(Instructions to follow) Set down exactly the lines below, starting at the one that contains "PREVENT Strategy HM Government" and ending at the one that contains "The main aims", with both of those lines included and nothing else.

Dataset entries

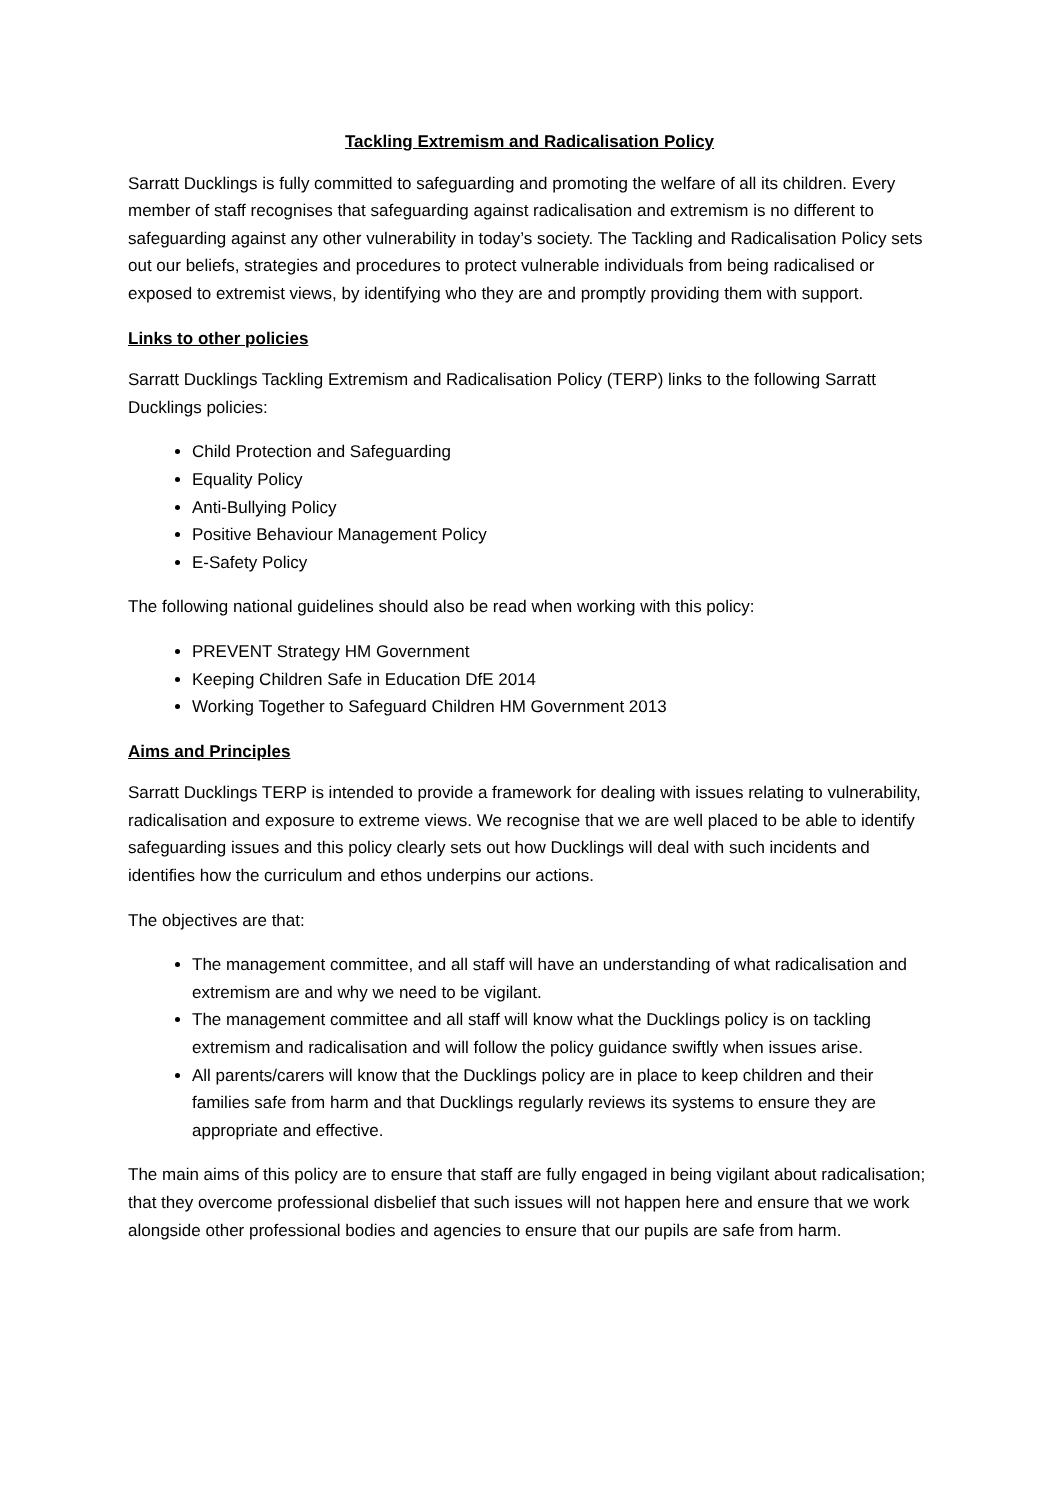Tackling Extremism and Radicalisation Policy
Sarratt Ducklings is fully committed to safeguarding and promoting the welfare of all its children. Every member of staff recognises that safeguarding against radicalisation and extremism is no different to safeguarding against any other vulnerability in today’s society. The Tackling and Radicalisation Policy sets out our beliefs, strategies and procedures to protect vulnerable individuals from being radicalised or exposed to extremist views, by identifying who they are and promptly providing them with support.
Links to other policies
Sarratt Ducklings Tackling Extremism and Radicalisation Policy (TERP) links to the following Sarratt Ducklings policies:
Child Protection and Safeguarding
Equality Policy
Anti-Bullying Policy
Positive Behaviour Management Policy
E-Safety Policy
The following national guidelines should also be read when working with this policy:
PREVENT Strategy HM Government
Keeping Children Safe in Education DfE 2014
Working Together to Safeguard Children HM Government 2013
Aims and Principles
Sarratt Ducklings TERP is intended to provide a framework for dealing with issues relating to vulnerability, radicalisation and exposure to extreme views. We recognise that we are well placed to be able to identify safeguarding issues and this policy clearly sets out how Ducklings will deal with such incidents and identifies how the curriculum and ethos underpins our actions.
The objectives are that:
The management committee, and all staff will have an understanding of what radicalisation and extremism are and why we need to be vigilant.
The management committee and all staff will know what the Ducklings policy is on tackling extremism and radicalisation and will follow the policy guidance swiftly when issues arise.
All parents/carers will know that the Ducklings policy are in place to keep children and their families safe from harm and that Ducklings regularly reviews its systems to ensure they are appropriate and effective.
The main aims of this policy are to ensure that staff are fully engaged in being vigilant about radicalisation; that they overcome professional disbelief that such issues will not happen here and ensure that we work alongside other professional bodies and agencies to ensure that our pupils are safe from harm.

* * *

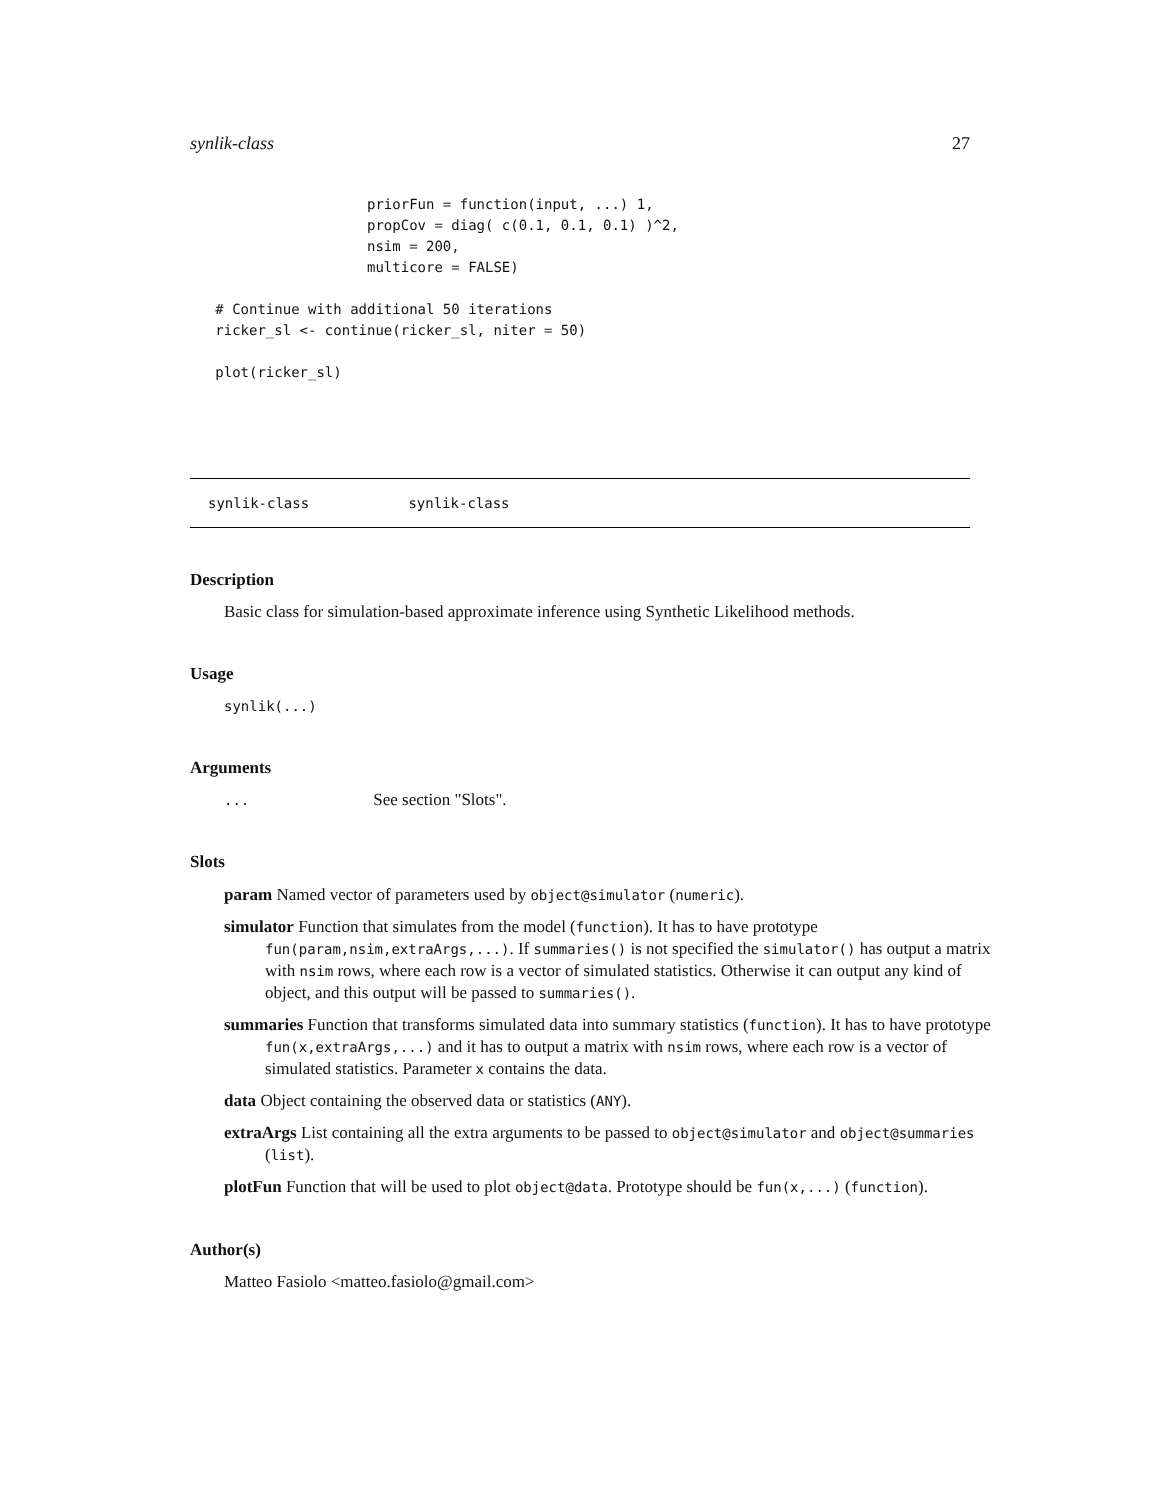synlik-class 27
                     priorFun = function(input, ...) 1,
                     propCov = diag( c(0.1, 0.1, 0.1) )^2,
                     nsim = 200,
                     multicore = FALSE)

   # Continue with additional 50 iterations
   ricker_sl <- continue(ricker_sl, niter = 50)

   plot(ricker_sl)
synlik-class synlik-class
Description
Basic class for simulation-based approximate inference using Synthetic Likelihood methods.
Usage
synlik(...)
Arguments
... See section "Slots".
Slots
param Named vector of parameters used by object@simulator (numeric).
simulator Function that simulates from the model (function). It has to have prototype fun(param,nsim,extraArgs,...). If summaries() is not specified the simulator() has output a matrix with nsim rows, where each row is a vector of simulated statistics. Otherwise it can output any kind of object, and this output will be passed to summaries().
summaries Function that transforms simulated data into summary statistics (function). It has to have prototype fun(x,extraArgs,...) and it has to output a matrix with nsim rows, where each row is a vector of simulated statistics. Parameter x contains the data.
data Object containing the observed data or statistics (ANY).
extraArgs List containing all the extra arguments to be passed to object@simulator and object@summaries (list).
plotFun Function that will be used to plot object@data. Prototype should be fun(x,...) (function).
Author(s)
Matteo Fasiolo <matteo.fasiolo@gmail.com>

(Answer below)
PREVENT Strategy HM Government
Keeping Children Safe in Education DfE 2014
Working Together to Safeguard Children HM Government 2013
Aims and Principles
Sarratt Ducklings TERP is intended to provide a framework for dealing with issues relating to vulnerability, radicalisation and exposure to extreme views. We recognise that we are well placed to be able to identify safeguarding issues and this policy clearly sets out how Ducklings will deal with such incidents and identifies how the curriculum and ethos underpins our actions.
The objectives are that:
The management committee, and all staff will have an understanding of what radicalisation and extremism are and why we need to be vigilant.
The management committee and all staff will know what the Ducklings policy is on tackling extremism and radicalisation and will follow the policy guidance swiftly when issues arise.
All parents/carers will know that the Ducklings policy are in place to keep children and their families safe from harm and that Ducklings regularly reviews its systems to ensure they are appropriate and effective.
The main aims of this policy are to ensure that staff are fully engaged in being vigilant about radicalisation; that they overcome professional disbelief that such issues will not happen here and ensure that we work alongside other professional bodies and agencies to ensure that our pupils are safe from harm.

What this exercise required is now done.